The defendants placed the property on the market and the parties agreed that it should be sold for £63,500. The plaintiff sought his costs against the proceeds of sale of the property. The defendants argued that they intended to use the half-share of the proceeds of sale to buy a new house and thus, by analogy with the exemption in section 17 of the Legal Aid Act 1988, the sum received should be exempt from any order for costs. The hearing was adjourned and when the application came back before the judge, the defendants had arranged a mortgage for their proposed new house so that it was possible for them to purchase it without the half-share of the proceeds of sale of 56 Oak Farm Close. The judge ordered that the plaintiff was entitled to enforce his order for costs limited to the half-share of the proceeds of sale. The defendants appealed.
Held The appeal was dismissed.
1. The issue raised in the present appeal was an important matter of practice to be reviewed by the appeal court.
2. The judge had properly concluded that he had jurisdiction when assessing liability of the defendants.
3. He then went on to consider whether as a matter of discretion such an order ought to be made.
4. The defendants argued that in making the order, the judge paid insufficient weight to the fact that the proceeds of sale came from the defendants’ dwelling-house and that their share was going to be used to purchase another house at a price that they could just afford.
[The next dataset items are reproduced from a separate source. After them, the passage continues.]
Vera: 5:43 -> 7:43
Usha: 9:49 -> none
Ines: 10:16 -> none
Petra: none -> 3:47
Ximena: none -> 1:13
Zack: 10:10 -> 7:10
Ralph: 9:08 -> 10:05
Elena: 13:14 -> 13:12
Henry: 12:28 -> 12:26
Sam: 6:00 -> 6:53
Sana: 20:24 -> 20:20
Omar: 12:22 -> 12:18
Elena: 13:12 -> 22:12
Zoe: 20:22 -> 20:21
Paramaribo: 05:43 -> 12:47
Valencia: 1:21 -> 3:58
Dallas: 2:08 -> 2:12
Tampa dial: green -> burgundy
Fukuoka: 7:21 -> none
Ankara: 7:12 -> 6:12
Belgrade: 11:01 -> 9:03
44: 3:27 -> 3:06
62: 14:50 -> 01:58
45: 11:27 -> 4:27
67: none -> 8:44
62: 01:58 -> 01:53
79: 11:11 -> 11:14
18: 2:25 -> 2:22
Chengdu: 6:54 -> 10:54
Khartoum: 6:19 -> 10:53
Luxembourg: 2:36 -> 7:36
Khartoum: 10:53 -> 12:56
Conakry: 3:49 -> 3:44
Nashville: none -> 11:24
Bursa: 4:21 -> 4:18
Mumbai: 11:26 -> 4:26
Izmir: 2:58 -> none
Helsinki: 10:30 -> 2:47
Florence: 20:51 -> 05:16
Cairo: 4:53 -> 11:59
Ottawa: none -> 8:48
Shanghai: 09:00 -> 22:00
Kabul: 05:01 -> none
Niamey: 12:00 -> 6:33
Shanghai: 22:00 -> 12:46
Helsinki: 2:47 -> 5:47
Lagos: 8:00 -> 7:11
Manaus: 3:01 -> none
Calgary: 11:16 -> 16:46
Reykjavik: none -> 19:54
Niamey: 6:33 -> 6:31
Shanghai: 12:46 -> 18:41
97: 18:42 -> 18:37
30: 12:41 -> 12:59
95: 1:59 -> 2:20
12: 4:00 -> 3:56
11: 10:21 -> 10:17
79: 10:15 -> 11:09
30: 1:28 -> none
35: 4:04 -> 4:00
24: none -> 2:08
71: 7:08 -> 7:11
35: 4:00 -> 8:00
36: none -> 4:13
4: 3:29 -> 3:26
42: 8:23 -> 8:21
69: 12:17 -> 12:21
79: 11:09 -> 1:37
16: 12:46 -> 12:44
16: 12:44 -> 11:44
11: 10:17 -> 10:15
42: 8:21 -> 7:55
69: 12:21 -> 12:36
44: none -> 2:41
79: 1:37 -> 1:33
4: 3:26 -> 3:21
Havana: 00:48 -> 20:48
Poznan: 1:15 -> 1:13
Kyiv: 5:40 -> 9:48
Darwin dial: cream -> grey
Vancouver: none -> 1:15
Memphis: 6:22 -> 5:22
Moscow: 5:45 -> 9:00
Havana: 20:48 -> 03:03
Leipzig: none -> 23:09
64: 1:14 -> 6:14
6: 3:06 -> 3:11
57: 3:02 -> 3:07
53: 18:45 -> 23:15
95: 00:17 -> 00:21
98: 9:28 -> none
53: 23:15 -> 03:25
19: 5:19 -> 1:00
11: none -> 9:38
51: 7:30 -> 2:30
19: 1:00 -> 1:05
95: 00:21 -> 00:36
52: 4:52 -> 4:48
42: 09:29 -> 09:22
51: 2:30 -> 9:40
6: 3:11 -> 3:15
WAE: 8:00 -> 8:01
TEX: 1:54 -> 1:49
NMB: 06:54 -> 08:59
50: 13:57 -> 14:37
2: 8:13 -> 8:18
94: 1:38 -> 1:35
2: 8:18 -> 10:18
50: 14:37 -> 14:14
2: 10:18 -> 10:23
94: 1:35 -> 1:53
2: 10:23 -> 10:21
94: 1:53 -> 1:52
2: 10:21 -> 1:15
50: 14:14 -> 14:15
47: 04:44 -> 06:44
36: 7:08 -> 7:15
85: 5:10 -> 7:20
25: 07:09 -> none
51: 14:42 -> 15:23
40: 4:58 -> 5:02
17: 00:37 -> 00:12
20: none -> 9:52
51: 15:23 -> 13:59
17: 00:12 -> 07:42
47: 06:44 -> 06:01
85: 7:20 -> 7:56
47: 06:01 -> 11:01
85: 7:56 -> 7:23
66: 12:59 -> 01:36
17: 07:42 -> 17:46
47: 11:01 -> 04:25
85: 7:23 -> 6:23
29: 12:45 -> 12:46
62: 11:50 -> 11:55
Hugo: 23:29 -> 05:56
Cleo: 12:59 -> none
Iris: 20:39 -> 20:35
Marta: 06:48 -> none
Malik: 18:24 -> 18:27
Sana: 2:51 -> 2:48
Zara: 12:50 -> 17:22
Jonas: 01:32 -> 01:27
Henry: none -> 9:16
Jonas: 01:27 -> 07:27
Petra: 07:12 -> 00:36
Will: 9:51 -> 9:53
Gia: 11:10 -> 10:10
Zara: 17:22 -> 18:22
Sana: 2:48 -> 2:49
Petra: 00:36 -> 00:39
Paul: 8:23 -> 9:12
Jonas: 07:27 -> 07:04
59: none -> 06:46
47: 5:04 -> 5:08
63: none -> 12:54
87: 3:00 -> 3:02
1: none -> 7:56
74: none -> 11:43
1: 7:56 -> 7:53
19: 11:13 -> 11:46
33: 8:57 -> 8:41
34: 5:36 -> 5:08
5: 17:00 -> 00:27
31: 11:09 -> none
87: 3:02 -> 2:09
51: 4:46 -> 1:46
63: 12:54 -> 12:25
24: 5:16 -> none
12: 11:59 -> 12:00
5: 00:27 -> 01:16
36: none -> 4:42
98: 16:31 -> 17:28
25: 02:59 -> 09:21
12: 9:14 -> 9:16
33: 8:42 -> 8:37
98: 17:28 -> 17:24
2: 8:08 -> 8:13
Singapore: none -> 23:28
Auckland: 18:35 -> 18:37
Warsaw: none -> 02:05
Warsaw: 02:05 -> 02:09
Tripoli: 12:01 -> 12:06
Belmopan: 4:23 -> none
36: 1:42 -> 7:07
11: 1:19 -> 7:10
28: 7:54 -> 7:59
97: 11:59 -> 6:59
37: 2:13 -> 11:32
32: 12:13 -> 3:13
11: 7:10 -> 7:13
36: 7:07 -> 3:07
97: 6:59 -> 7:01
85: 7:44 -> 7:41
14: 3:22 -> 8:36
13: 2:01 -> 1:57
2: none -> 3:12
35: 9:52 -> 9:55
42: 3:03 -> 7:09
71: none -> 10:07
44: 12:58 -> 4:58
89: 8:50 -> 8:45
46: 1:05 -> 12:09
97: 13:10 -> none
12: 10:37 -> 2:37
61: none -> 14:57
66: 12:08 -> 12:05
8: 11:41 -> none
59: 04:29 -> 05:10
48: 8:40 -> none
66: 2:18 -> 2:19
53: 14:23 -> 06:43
5. However, each case depended upon the particular facts. By the time of the second hearing, the judge had been told that the defendants had obtained a mortgage and were able to purchase a new house without the need of the half-share of the proceeds of sale. Thus that sum could properly be taken as a capital asset which was not needed to buy a dwelling-house.
6. The judge had to decide whether it was reasonable that the money should be applied to pay the costs of the action which the defendants had lost or be used by them to better their standard of living. In those circumstances he made the appropriate order.
David Stockhill (instructed by Willcox Lane Clutterbuck, of Birmingham) appeared for the defendant appellants; James Corbett (instructed by Willson Hawley & Co) appeared for the plaintiff respondent.